The Grid’s lattice is not regular in its pattern, but a distorted mesh. From its surface faint tendrils snake their way throughout the mountain like veins.

“The Gravimetric Grid stabilizes the geological structures by altering the fabric of space in which they exist.”

“Are you suggesting that it changes the laws of physics?” Robert says.

“In a manner of speaking.”

“Supposing its power source were to fail—what then?”

“It has no power source,” Ril says. “It no more needs one than a stone pillar. It is a construction of space-time. A structure, if you will, that once set in place, persists. Indeed, its very presence yields sufficient energy to provide for the needs of this place indefinitely.”

“Can it be controlled?” Lucy asks.

“On a local level, yes. It is used to move things—like the shaft elevator.”

“But you could have built a city without the need for a higher gravity,” Robert says.

“Some things here need it,” Ramani replies.

“What things?” Lucy asks.

* * *

The engineer observes from just within the tunnel entrance so as to remain hidden, not from the two creatures in the Map Room, to whom it is invisible, but from the two
familiars
. They would surely detect its presence should it venture closer.

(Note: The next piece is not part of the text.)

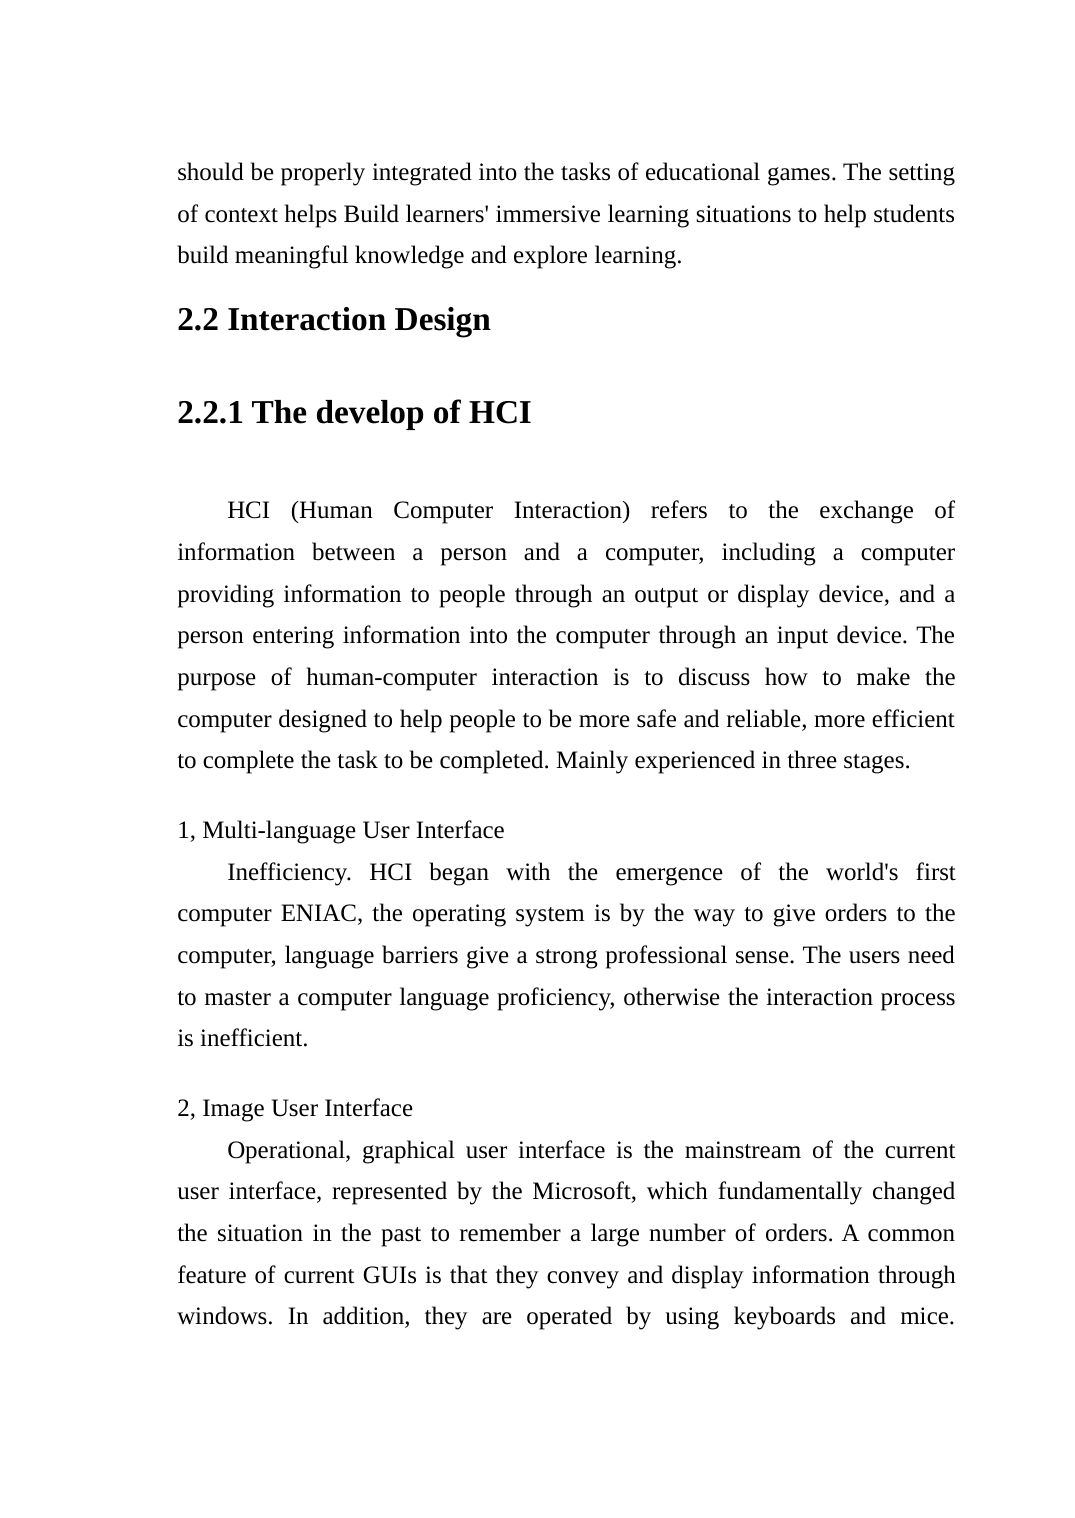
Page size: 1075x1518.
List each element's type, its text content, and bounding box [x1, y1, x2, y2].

Brothers and sisters occupy similar positions in the other tunnels, all equally eager to make a firsthand observation of their own, their subspace clicks and whistles conveying first impressions.

The female, though corporeal through manufacture, appears almost as fragile as the male. It would be easy to detach their limbs—perhaps one by one—though such an experiment would not be useful at this stage as it may result in permanent damage, rendering the samples useless, and upsetting the Community.

Nevertheless, the familiars have performed well in their selection, though they themselves are of no consequence, being only approximations that can yield no assured insight, and now threaten to become a nuisance. The temptation is to sweep them aside and proceed in a more direct manner.

A brother is more cautious, reminding all that they are to limit their physical involvement so as not to anger the Community, as they inadvertently had with a number of previous opportunities. Perhaps they should let the
scenario
play out as intended and derive their conclusions accordingly.